| Stated problem A |
Transcribe the passage of the learning-theory lecture notes running from "So, by its mistake" down to "which is O(rlog(nr)).".
| Stated problem B |
Write the next part of the learning-theory lecture notes, picking up after their final sentence.

| Text extract |
○ ○ ○ ○ ○ ○ ○

Notes for 1/28/98

Today: 
 - learning with string-valued features (the infinite attribute model).
 - Intro to the PAC model.

String-valued features and the IA model
---------------------------------------
--> See on-line learning survey paper handed out.

The discussion so far has focused on learning over the instance space
{0,1}^n. I.e., examples have Boolean-valued attributes.
Another common setting is one in which the attributes are
string-valued; that is, X = (\Sigma^*)^n.  For instance, one
attribute might represent an object's color, another its texture, etc.
If the number of choices for each attribute is small, we can just
convert this to the Boolean case, for instance by letting ``x_1 =
red'' be a Boolean variable that is either true or false in any
given example.  However, if the number of choices for an attribute is
large or is unknown apriori, this conversion may blow up the number of
variables.  

Question: how does this change the learning problem?

Sometimes, this is called the Infinite Attribute model.  Here, we have
an infinite number of boolean features but each example has only n
that are "on".  Example described as the set of the on-features.  Goal
is to be polynomial in n.

Example: learning an OR function.  "x_1 = orange OR x_2 = smooth".

   - list-and-cross-off is not so easy.
   
   Idea: start off saying negative.  See 1st positive 
   	(red, smooth, large ,Wean4615) 
   and use this to initialize hypothesis. Note that at least one of these
   is important.
   
   What to do when make a mistake on a negative?
   
   What to do when make a mistake on a positive?
   
   Say there are r terms in the target.  How many mistakes at most?

Can also use Winnow.  Idea:

   Say we know r.  solve for smallest N >= n + 3r(log N + 1) + 2.  

	(e.g., N = n*r^2 is sufficient if r and n are large, since RHS
	 gives us O(n + rlog(nr)) < rn^2)

   Define y_1, ..., y_N as N boolean features.  What we'll do is
   assign these to terms like "x_1 = orange" as they come up in
   examples that winnow makes a mistake on.

   Say we see example: (red, smooth, large ,Wean4615).  Then we'll
   *temporarily* assign y_1 = "x_1 = red", etc.  Give winnow the
   example:
		1 1 1 1 0 0 ... 0

   If we make a mistake, we make this assignment permanent.  Otherwise
   we undo it (we forget we ever saw the example).

   Claim: What winnow sees is consistent with an OR of r boolean features.

   So, by its mistake bound and the defn of N, we won't ever run out
   of y's to assign.

   # mistakes at most 3r(log N + 1) + 2, which is O(rlog(nr)).


Note: decision list alg fails.  Not known if it is possible to learn
DLs in MB model in this setting.  (E.g., "if x_1 = orange then
positive, else if x_2 = rough then negative else ...")

-----------------------------------------------------------------

The PAC model
-------------
PAC model is a model for "batch" learning:  train algorithm on some
fixed set of data, and then test on the real world.  To do this, we'll
need to have some relation between the training set and the world.

○ ○ ○ ○ ○ ○ ○

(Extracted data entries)
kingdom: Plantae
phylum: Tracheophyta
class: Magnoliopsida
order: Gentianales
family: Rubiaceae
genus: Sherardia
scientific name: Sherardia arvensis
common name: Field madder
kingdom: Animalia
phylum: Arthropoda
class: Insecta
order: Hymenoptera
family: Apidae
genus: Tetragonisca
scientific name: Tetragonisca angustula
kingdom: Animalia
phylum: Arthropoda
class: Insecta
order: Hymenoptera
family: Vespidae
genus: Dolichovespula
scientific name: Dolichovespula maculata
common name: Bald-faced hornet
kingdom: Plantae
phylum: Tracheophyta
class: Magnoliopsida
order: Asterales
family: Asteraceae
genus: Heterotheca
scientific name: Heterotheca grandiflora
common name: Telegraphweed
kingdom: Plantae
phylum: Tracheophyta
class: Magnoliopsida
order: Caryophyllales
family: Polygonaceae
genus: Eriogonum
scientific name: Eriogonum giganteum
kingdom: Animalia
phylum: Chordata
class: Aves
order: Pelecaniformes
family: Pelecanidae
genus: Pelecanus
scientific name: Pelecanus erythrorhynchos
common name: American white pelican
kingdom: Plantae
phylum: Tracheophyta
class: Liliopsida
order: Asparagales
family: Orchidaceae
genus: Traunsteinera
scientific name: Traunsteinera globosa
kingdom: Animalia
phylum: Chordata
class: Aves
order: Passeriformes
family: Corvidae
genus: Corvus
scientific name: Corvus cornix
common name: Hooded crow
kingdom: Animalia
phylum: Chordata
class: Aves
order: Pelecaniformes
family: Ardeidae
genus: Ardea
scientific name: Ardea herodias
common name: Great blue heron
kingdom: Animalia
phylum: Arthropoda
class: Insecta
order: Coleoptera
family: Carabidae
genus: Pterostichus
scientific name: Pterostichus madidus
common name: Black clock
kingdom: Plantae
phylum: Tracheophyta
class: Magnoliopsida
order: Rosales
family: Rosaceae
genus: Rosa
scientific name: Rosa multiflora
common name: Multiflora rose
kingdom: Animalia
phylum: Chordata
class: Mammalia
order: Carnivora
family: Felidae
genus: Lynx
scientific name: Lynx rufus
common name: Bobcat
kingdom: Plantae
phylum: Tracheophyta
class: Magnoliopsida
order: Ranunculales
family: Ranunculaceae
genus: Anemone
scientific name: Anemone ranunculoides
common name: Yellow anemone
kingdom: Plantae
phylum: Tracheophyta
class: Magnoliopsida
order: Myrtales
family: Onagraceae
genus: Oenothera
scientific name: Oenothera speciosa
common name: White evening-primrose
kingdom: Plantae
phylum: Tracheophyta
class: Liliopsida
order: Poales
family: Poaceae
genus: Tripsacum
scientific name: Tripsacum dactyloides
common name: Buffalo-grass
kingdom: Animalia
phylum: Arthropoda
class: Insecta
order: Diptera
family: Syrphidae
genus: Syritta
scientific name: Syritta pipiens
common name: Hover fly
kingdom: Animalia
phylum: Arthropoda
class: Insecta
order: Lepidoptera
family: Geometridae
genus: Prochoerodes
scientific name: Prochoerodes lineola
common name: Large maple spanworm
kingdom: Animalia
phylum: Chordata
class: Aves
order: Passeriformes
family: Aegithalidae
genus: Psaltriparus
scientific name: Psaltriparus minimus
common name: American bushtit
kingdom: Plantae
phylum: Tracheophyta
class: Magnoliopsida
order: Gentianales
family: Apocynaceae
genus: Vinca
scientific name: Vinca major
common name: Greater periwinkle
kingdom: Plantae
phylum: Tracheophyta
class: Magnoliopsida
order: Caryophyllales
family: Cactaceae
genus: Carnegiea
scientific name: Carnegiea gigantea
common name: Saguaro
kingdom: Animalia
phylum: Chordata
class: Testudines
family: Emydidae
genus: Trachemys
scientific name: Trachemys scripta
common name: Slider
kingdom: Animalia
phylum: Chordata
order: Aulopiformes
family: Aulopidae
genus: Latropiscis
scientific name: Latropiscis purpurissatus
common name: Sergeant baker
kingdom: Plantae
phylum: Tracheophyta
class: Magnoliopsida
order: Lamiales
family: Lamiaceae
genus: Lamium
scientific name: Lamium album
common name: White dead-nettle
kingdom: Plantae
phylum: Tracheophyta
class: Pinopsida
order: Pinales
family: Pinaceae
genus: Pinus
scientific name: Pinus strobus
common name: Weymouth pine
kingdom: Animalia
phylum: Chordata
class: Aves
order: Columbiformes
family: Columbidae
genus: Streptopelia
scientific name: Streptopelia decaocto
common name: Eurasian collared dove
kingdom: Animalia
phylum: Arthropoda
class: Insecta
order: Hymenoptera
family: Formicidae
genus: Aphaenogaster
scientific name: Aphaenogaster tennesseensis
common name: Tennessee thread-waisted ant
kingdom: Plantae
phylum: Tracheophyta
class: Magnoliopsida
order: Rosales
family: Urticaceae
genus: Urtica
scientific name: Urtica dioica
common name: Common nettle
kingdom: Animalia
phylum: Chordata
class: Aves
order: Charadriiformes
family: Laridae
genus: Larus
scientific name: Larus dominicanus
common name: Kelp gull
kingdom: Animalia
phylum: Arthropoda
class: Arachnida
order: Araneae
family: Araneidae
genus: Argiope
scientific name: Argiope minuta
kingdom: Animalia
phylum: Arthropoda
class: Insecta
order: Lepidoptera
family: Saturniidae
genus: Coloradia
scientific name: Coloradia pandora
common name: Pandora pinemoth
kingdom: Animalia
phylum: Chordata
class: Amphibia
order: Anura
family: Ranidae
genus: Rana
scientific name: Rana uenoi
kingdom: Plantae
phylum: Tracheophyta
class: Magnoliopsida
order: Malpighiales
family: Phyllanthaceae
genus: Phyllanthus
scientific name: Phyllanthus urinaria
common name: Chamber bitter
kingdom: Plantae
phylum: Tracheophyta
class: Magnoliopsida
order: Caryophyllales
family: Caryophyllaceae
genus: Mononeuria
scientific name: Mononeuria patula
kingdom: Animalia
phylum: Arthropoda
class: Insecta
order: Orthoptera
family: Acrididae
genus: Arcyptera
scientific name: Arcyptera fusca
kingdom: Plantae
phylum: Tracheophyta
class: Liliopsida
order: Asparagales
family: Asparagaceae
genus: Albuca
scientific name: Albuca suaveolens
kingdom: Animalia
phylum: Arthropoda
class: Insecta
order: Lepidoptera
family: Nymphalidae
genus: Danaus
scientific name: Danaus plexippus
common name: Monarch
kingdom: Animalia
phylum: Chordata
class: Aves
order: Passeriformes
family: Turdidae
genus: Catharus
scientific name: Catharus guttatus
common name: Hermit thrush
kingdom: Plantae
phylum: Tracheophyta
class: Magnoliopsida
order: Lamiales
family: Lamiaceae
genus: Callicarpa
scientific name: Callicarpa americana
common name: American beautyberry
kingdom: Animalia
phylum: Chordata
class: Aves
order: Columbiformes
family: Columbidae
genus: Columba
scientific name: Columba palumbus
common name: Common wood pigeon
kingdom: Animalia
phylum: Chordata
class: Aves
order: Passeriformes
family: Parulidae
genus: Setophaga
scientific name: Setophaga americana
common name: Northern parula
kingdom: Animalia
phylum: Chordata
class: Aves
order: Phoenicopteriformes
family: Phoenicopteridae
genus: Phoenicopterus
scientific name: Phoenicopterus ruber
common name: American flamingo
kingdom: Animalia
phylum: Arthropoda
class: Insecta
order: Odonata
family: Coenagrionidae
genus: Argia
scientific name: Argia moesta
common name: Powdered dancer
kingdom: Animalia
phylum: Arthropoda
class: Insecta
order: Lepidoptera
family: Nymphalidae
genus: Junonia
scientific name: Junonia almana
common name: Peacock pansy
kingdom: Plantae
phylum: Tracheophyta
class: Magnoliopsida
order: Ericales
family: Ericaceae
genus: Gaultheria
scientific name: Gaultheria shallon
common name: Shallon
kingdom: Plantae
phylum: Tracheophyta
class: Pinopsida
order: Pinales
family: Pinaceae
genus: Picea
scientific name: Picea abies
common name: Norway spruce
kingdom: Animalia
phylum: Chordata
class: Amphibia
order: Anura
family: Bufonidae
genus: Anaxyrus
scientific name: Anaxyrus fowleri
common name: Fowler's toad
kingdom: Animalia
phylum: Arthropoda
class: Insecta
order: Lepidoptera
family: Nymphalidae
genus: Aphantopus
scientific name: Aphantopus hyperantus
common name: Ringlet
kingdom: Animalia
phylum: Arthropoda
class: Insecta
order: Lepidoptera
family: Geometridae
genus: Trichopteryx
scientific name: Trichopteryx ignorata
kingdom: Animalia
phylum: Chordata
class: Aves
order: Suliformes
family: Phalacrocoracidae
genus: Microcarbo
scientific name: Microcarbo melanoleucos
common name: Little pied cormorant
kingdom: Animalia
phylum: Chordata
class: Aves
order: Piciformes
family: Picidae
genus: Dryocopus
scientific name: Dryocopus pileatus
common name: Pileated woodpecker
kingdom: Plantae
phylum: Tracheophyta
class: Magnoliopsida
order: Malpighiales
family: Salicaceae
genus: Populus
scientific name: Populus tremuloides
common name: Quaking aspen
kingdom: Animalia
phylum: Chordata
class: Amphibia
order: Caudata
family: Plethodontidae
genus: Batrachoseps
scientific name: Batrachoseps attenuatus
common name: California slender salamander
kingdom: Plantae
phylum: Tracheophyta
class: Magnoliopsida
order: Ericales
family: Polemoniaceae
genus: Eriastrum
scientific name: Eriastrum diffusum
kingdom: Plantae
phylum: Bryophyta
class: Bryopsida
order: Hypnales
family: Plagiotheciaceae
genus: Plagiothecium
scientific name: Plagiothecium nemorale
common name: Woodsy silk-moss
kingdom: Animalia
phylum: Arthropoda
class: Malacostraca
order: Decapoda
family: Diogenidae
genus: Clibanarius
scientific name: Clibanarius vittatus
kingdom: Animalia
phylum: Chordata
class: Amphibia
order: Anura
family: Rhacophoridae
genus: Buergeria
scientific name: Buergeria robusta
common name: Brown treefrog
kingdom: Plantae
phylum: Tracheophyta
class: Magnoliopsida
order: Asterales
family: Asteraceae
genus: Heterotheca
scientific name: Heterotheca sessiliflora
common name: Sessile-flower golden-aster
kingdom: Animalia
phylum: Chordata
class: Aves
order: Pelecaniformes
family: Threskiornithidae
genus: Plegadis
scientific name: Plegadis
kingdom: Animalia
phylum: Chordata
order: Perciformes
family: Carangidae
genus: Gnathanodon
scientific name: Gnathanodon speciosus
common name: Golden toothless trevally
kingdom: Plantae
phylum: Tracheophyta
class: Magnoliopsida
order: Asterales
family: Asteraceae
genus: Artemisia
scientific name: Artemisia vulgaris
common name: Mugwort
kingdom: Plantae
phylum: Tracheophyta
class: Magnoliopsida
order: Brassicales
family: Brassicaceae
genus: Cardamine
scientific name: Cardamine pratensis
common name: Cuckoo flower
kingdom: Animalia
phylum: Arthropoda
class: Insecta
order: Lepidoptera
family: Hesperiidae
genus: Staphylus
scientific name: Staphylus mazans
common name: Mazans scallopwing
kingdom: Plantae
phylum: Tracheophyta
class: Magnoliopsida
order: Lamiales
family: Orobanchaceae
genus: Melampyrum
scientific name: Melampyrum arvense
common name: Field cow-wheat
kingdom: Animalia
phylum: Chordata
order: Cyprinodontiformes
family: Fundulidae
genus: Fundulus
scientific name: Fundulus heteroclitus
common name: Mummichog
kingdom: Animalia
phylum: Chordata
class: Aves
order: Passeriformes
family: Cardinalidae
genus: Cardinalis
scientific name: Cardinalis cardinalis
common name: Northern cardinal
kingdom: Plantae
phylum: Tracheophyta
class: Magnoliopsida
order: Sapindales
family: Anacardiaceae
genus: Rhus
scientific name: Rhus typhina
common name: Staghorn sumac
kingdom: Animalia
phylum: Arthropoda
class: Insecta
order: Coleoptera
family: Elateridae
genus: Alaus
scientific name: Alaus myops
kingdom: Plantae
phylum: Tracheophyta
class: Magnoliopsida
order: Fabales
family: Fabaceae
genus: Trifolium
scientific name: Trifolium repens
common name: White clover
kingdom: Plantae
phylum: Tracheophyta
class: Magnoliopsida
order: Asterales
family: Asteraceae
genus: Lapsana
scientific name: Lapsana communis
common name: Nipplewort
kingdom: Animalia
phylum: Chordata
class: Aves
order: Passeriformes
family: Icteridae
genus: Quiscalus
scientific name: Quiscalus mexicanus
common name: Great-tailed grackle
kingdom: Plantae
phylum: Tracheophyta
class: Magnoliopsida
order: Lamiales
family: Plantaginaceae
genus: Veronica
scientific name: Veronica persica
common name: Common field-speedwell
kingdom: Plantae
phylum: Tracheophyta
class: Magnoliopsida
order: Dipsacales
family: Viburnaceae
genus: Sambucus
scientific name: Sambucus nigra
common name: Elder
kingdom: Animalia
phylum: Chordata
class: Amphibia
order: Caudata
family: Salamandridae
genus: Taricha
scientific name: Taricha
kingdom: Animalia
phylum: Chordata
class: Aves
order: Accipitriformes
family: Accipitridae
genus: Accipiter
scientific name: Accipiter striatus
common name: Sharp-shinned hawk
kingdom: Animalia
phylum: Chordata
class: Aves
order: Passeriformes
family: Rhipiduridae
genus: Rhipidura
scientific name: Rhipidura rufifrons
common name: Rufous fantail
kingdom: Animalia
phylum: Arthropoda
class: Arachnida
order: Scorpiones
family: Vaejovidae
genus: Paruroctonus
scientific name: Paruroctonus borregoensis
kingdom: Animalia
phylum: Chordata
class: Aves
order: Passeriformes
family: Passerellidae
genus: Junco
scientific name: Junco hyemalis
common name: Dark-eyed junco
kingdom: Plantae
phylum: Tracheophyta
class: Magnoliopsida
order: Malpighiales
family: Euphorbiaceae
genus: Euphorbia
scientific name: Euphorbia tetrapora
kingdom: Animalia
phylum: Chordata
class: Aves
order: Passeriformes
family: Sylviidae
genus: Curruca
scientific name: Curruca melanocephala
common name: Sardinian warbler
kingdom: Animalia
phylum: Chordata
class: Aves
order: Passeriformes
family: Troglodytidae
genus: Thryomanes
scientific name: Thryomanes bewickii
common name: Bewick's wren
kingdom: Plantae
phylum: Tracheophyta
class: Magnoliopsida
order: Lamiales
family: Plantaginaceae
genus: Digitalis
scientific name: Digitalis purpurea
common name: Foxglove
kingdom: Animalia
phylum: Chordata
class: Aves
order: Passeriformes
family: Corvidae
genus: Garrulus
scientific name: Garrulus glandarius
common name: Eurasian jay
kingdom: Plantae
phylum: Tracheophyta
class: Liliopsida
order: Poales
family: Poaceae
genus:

○ ○ ○ ○ ○ ○ ○

| Expected answer A |
So, by its mistake bound and the defn of N, we won't ever run out
   of y's to assign.

   # mistakes at most 3r(log N + 1) + 2, which is O(rlog(nr)).

| Expected answer B |
The basic idea of the PAC model is to assume that examples are being
provided from a fixed (but perhaps unknown) distribution over the
instance space.   The assumption of a fixed distribution gives us hope
that what we learn based on some training data will carry over to new
test data we haven't seen yet.  Also, it provides us a well-defined
notion of the error of a hypothesis with respect to target concept.

Difference with MB model: MB got away without making distribution
assumptions by its online nature.  PAC is a little messier since
introducing this distribution, but allows us to get at important
questions like "how much data do I need to see to be confident of my
generalizations based on that data?"


Definition: Given a example distribution D, the *error* of a hypothesis h
with respect to a target concept c is Pr_{x in D}[h(x) != c(x)].

Suppose we are seeing examples labeled according to some target
concept in class C.  What kind of guarantee could we hope to make?

Two issues: 
 1) can't hope to get target exactly since distribution might place
	low weight on some part of instance space.  So, instead 
	goal is to approximate the target.
 2) can't necessarily guarantee to approximate target since might be
	unlucky and get a data sample that doesn't accurately reflect the
	distribution. 

So, goal is to get an approximation with high probability.

-> Probably Approximately Correct (PAC) model.

Definition:
An algorithm A PAC-learns concept class C by hypothesis class H
if for any c in C, any distribution D over the instance space, any
epsilon, delta >  0, A needs at most poly (n, 1/epsilon, 1/delta,
size(c) examples and running time to produce a hypothesis h in H that,
with probability 1-delta, has error at most epsilon.

The quantity epsilon is usually called the accuracy parameter and
delta is called the confidence parameter.  A hypothesis with error
at most epsilon is often called ``epsilon-good.''

This definition allows us to make statements such as: ``the class of
k-term DNF formulas is learnable by the hypothesis class of k-CNF
formulas.'' 

Remark 1:  If we require H = C, then this is typically called
``proper PAC learning''.  If we allow H to be the class of
polynomial time programs (i.e., we don't care what representation the
learner uses so long as it can predict well) then this is typically
called ``PAC prediction''.   I will usually say: ``concept class C is
PAC-learnable'' to mean that C is learnable in the PAC-prediction
sense.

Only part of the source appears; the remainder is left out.